Test suite and validation
This page documents the test philosophy, per-module test descriptions, and how to run the full suite. The tests are organised in three tiers of increasing physical rigor.
Test philosophy
A cosmological estimator can pass all unit tests and still be systematically wrong.
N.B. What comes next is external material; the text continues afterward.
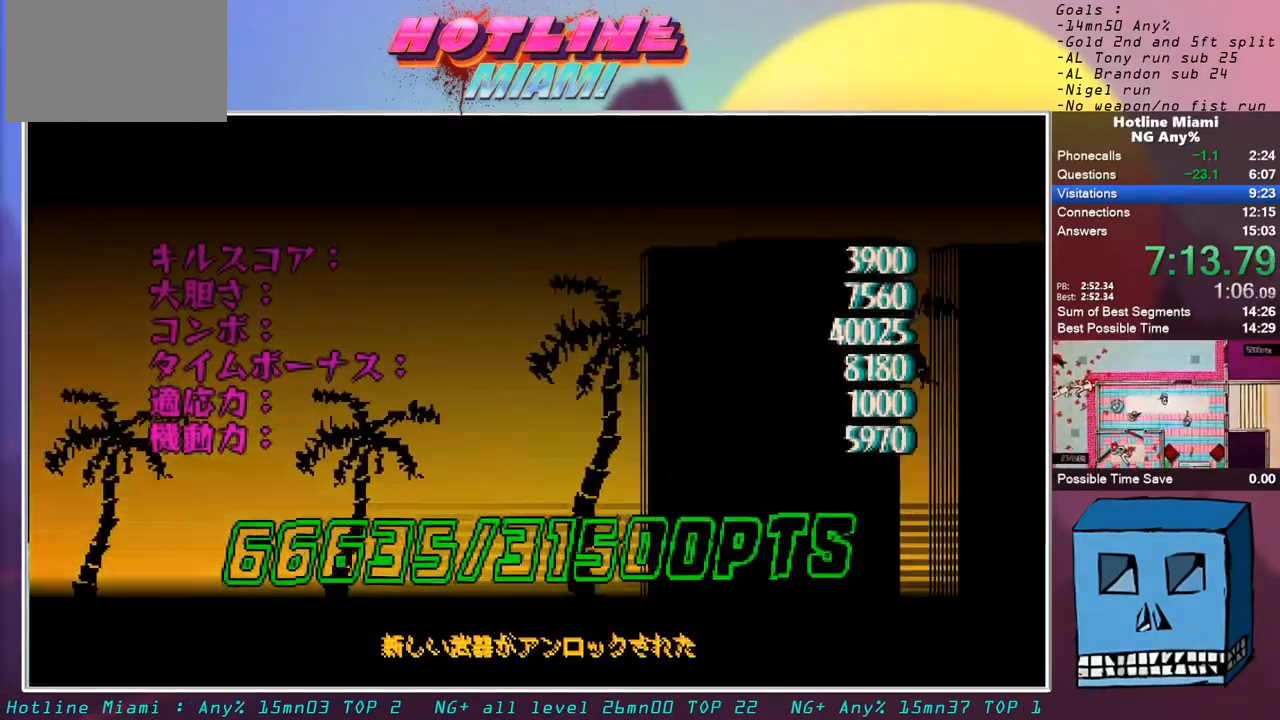
{"keys": [], "mouse": ["left"], "events": [[17, "mouse_left", "up"], [50, "mouse_left", "down"], [250, "mouse_left", "up"], [283, "mouse_left", "down"], [383, "mouse_left", "up"], [433, "mouse_left", "down"]]}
For example, a sign error in the distance-modulus formula would not be caught by a “check that phi > 0” test — but it would produce a LF shifted by several magnitudes from the truth.
For this reason the test suite is structured in three tiers:
Tier |
Purpose |
How to spot a failure |
|---|---|---|
Unit |
Correct output shapes, signs, and error conditions |
Shape mismatch, negative phi, wrong exception |
Consistency |
Independent estimators agree on the same mock data |
Ratio \(\phi_\mathrm{SWML} / \phi_{1/V_\mathrm{max}}\) outside [0.3, 3] |
Physical recovery |
Estimator returns the correct answer on known input |
Recovered \(\alpha\) or \(M^*\) deviates by more than \(\sigma\) from truth |
Most existing tests (test_lf_smf.py, test_twopcf_*.py) are in tiers 1–2.
test_recovery.py and test_cosmology_validation.py add tier-3 coverage.
Running the tests
# Activate the environment first
conda activate sum_stat
# Run all tests
pytest tests/ -v
# Run only the physical recovery tests (slow — generates mock catalogues)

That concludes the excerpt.